§ PROBLEM TO WORK ON: Revise the text of every entry below, changing each "USD" to "US dollars" and keeping all other wording as it stands. Omit the pictures from your reply.
------ INPUT MATERIAL
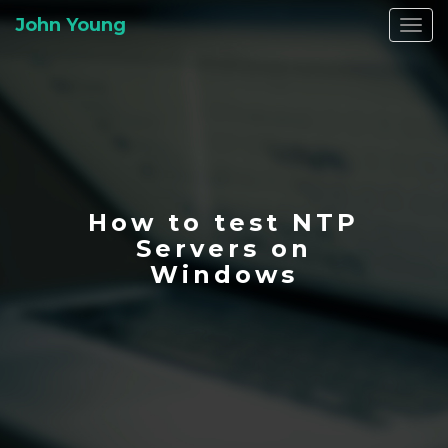
John Young
Togg
navi
How to test NTP
Servers on
Windows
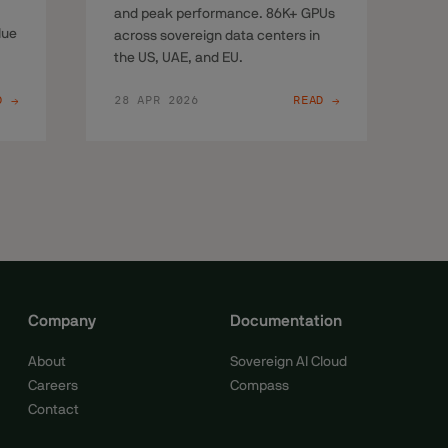
and peak performance. 86K+ GPUs
lue
across sovereign data centers in
the US, UAE, and EU.
D →
28 APR 2026
READ →
Company
Documentation
About
Sovereign AI Cloud
Careers
Compass
Contact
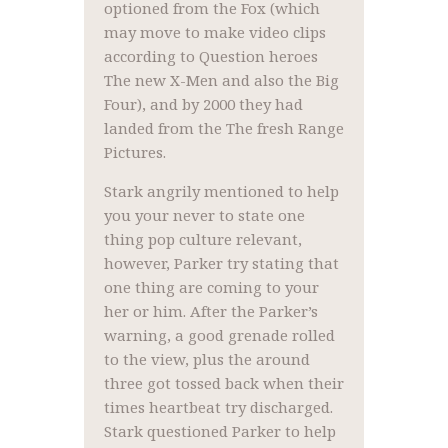
optioned from the Fox (which
may move to make video clips
according to Question heroes
The new X-Men and also the Big
Four), and by 2000 they had
landed from the The fresh Range
Pictures.
Stark angrily mentioned to help
you your never to state one
thing pop culture relevant,
however, Parker try stating that
one thing are coming to your
her or him. After the Parker’s
warning, a good grenade rolled
to the view, plus the around
three got tossed back when their
times heartbeat try discharged.
Stark questioned Parker to help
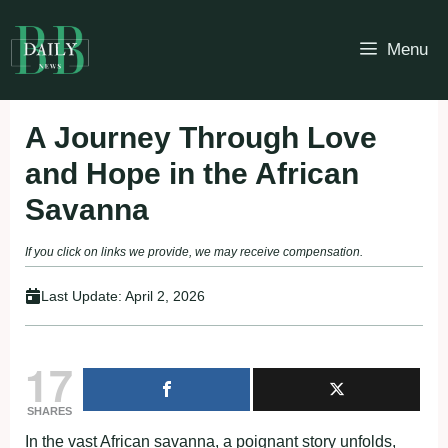
Skip
to
Menu
content
A Journey Through Love
and Hope in the African
Savanna
If you click on links we provide, we may receive compensation.
Last Update:
April 2, 2026
17
SHARES
In the vast African savanna, a poignant story unfolds,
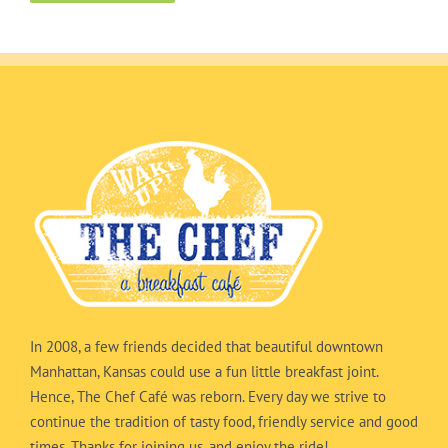
In 2008, a few friends decided that beautiful downtown
Manhattan, Kansas could use a fun little breakfast joint.
Hence, The Chef Café was reborn. Every day we strive to
continue the tradition of tasty food, friendly service and good
times. Thanks for joining us, and enjoy the ride!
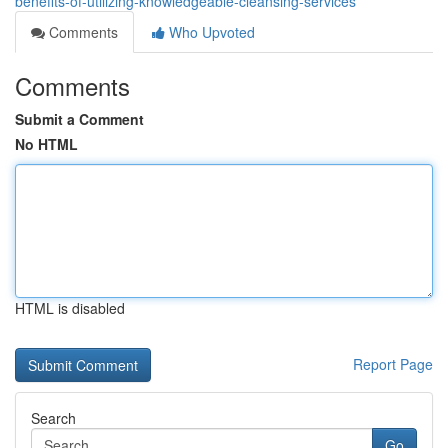
benefits-of-utilizing-knowledgeable-cleansing-services
Comments
Who Upvoted
Comments
Submit a Comment
No HTML
HTML is disabled
Report Page
Search
Go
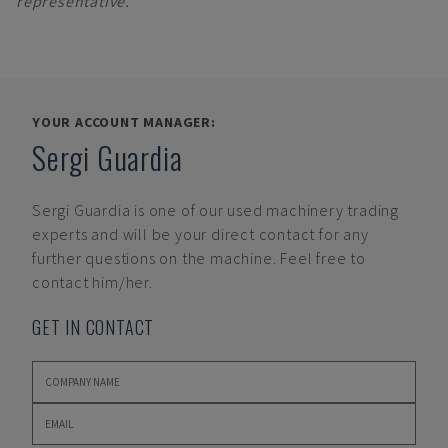
representative.
YOUR ACCOUNT MANAGER:
Sergi Guardia
Sergi Guardia
is one of our used machinery trading
experts and will be your direct contact for any
further questions on the machine. Feel free to
contact him/her.
GET IN CONTACT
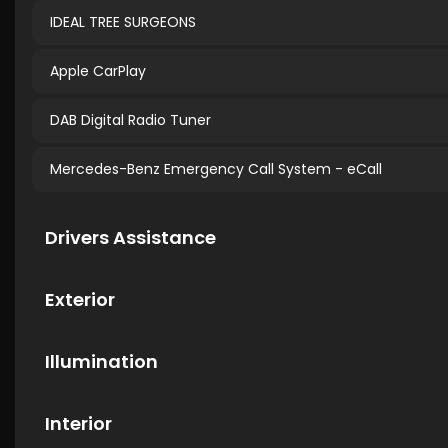
IDEAL TREE SURGEONS
Apple CarPlay
DAB Digital Radio Tuner
Mercedes-Benz Emergency Call System - eCall
Drivers Assistance
Exterior
Illumination
Interior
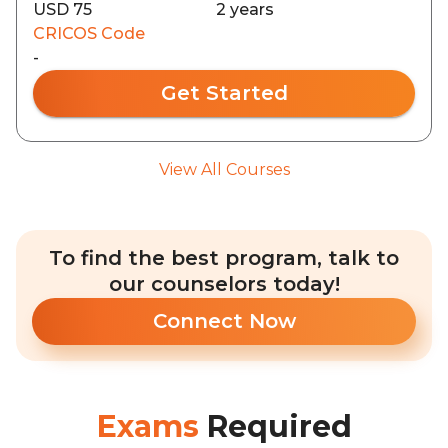
USD 75
2 years
CRICOS Code
-
Get Started
View All Courses
To find the best program, talk to
our counselors today!
Connect Now
Exams
Required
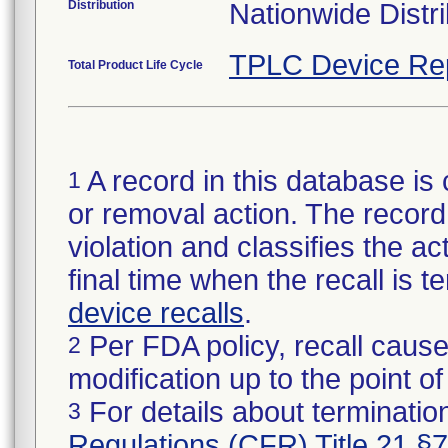
Distribution
Nationwide Distri
TPLC Device Re
Total Product Life Cycle
A record in this database is 
1
or removal action. The record 
violation and classifies the act
final time when the recall is
device recalls
.
Per FDA policy, recall cause
2
modification up to the point of
For details about termination
3
Regulations (CFR) Title 21 §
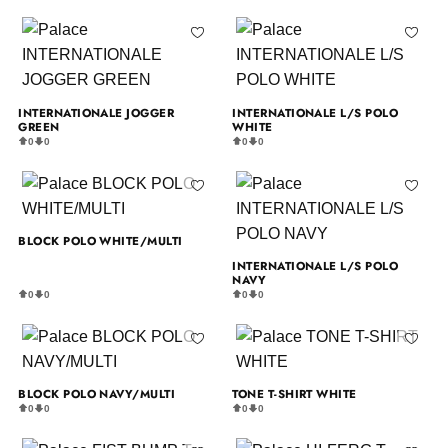
INTERNATIONALE JOGGER
INTERNATIONALE L/S POLO
GREEN
WHITE
0
0
0
0
BLOCK POLO WHITE/MULTI
INTERNATIONALE L/S POLO
NAVY
0
0
0
0
BLOCK POLO NAVY/MULTI
TONE T-SHIRT WHITE
0
0
0
0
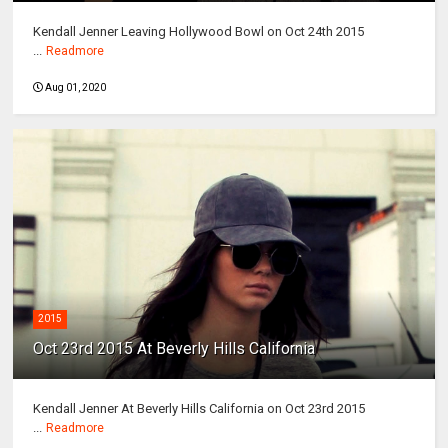
Kendall Jenner Leaving Hollywood Bowl on Oct 24th 2015
...
Readmore
Aug 01, 2020
2015
Oct 23rd 2015 At Beverly Hills California
Kendall Jenner At Beverly Hills California on Oct 23rd 2015
...
Readmore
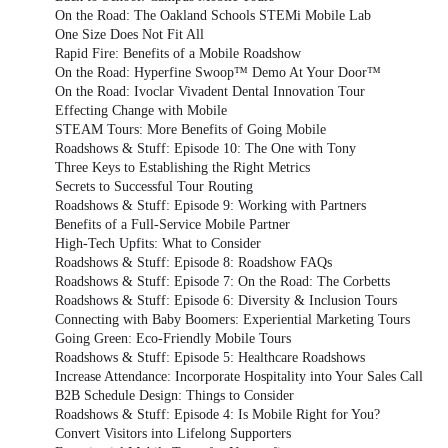
On the Road: The Oakland Schools STEMi Mobile Lab
One Size Does Not Fit All
Rapid Fire: Benefits of a Mobile Roadshow
On the Road: Hyperfine Swoop™ Demo At Your Door™
On the Road: Ivoclar Vivadent Dental Innovation Tour
Effecting Change with Mobile
STEAM Tours: More Benefits of Going Mobile
Roadshows & Stuff: Episode 10: The One with Tony
Three Keys to Establishing the Right Metrics
Secrets to Successful Tour Routing
Roadshows & Stuff: Episode 9: Working with Partners
Benefits of a Full-Service Mobile Partner
High-Tech Upfits: What to Consider
Roadshows & Stuff: Episode 8: Roadshow FAQs
Roadshows & Stuff: Episode 7: On the Road: The Corbetts
Roadshows & Stuff: Episode 6: Diversity & Inclusion Tours
Connecting with Baby Boomers: Experiential Marketing Tours
Going Green: Eco-Friendly Mobile Tours
Roadshows & Stuff: Episode 5: Healthcare Roadshows
Increase Attendance: Incorporate Hospitality into Your Sales Call
B2B Schedule Design: Things to Consider
Roadshows & Stuff: Episode 4: Is Mobile Right for You?
Convert Visitors into Lifelong Supporters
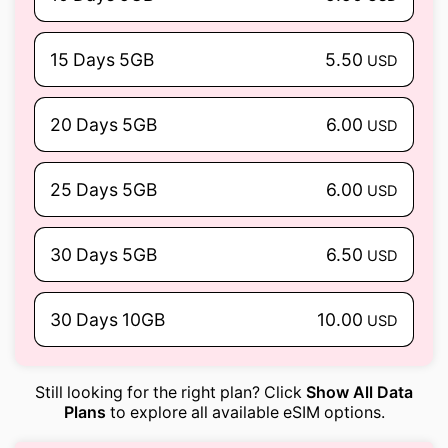
15 Days 5GB
5.50
USD
20 Days 5GB
6.00
USD
25 Days 5GB
6.00
USD
30 Days 5GB
6.50
USD
30 Days 10GB
10.00
USD
Still looking for the right plan? Click
Show All Data
Plans
to explore all available eSIM options.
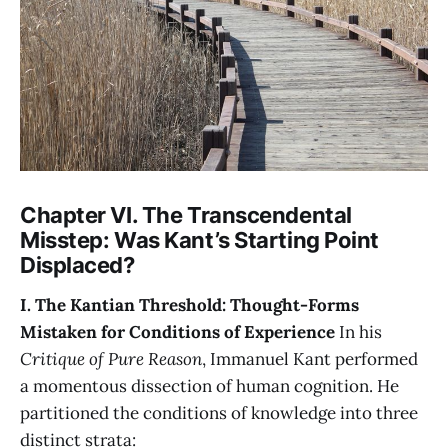
Chapter VI. The Transcendental
Misstep: Was Kant’s Starting Point
Displaced?
I. The Kantian Threshold: Thought-Forms
Mistaken for Conditions of Experience
In his
Critique of Pure Reason
, Immanuel Kant performed
a momentous dissection of human cognition. He
partitioned the conditions of knowledge into three
distinct strata:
------------
§ TASK RESPONSE:
John Young
Togg
navi
How to test NTP
Servers on
Windows
and peak performance. 86K+ GPUs
lue
across sovereign data centers in
the US, UAE, and EU.
D →
28 APR 2026
READ →
Company
Documentation
About
Sovereign AI Cloud
Careers
Compass
Contact
optioned from the Fox (which
may move to make video clips
according to Question heroes
The new X-Men and also the Big
Four), and by 2000 they had
landed from the The fresh Range
Pictures.
Stark angrily mentioned to help
you your never to state one
thing pop culture relevant,
however, Parker try stating that
one thing are coming to your
her or him. After the Parker’s
warning, a good grenade rolled
to the view, plus the around
three got tossed back when their
times heartbeat try discharged.
Stark questioned Parker to help
Skip
to
Menu
content
A Journey Through Love
and Hope in the African
Savanna
If you click on links we provide, we may receive compensation.
Last Update:
April 2, 2026
17
SHARES
In the vast African savanna, a poignant story unfolds,
In 2008, a few friends decided that beautiful downtown
Manhattan, Kansas could use a fun little breakfast joint.
Hence, The Chef Café was reborn. Every day we strive to
continue the tradition of tasty food, friendly service and good
times. Thanks for joining us, and enjoy the ride!
benefits-of-utilizing-knowledgeable-cleansing-services
Comments
Who Upvoted
Comments
Submit a Comment
No HTML
HTML is disabled
Report Page
Search
Go
representative.
YOUR ACCOUNT MANAGER:
Sergi Guardia
Sergi Guardia
is one of our used machinery trading
experts and will be your direct contact for any
further questions on the machine. Feel free to
contact him/her.
GET IN CONTACT
IDEAL TREE SURGEONS
Apple CarPlay
DAB Digital Radio Tuner
Mercedes-Benz Emergency Call System - eCall
Drivers Assistance
Exterior
Illumination
Interior
US dollars 75
2 years
CRICOS Code
-
Get Started
View All Courses
To find the best program, talk to
our counselors today!
Connect Now
Exams
Required
Distribution
Nationwide Distri
TPLC Device Re
Total Product Life Cycle
A record in this database is 
1
or removal action. The record 
violation and classifies the act
final time when the recall is
device recalls
.
Per FDA policy, recall cause
2
modification up to the point of
For details about termination
3
Regulations (CFR) Title 21 §
INTERNATIONALE JOGGER
INTERNATIONALE L/S POLO
GREEN
WHITE
0
0
0
0
BLOCK POLO WHITE/MULTI
INTERNATIONALE L/S POLO
NAVY
0
0
0
0
BLOCK POLO NAVY/MULTI
TONE T-SHIRT WHITE
0
0
0
0
Kendall Jenner Leaving Hollywood Bowl on Oct 24th 2015
...
Readmore
Aug 01, 2020
2015
Oct 23rd 2015 At Beverly Hills California
Kendall Jenner At Beverly Hills California on Oct 23rd 2015
...
Readmore
On the Road: The Oakland Schools STEMi Mobile Lab
One Size Does Not Fit All
Rapid Fire: Benefits of a Mobile Roadshow
On the Road: Hyperfine Swoop™ Demo At Your Door™
On the Road: Ivoclar Vivadent Dental Innovation Tour
Effecting Change with Mobile
STEAM Tours: More Benefits of Going Mobile
Roadshows & Stuff: Episode 10: The One with Tony
Three Keys to Establishing the Right Metrics
Secrets to Successful Tour Routing
Roadshows & Stuff: Episode 9: Working with Partners
Benefits of a Full-Service Mobile Partner
High-Tech Upfits: What to Consider
Roadshows & Stuff: Episode 8: Roadshow FAQs
Roadshows & Stuff: Episode 7: On the Road: The Corbetts
Roadshows & Stuff: Episode 6: Diversity & Inclusion Tours
Connecting with Baby Boomers: Experiential Marketing Tours
Going Green: Eco-Friendly Mobile Tours
Roadshows & Stuff: Episode 5: Healthcare Roadshows
Increase Attendance: Incorporate Hospitality into Your Sales Call
B2B Schedule Design: Things to Consider
Roadshows & Stuff: Episode 4: Is Mobile Right for You?
Convert Visitors into Lifelong Supporters
15 Days 5GB
5.50
US dollars
20 Days 5GB
6.00
US dollars
25 Days 5GB
6.00
US dollars
30 Days 5GB
6.50
US dollars
30 Days 10GB
10.00
US dollars
Still looking for the right plan? Click
Show All Data
Plans
to explore all available eSIM options.
Chapter VI. The Transcendental
Misstep: Was Kant’s Starting Point
Displaced?
I. The Kantian Threshold: Thought-Forms
Mistaken for Conditions of Experience
In his
Critique of Pure Reason
, Immanuel Kant performed
a momentous dissection of human cognition. He
partitioned the conditions of knowledge into three
distinct strata:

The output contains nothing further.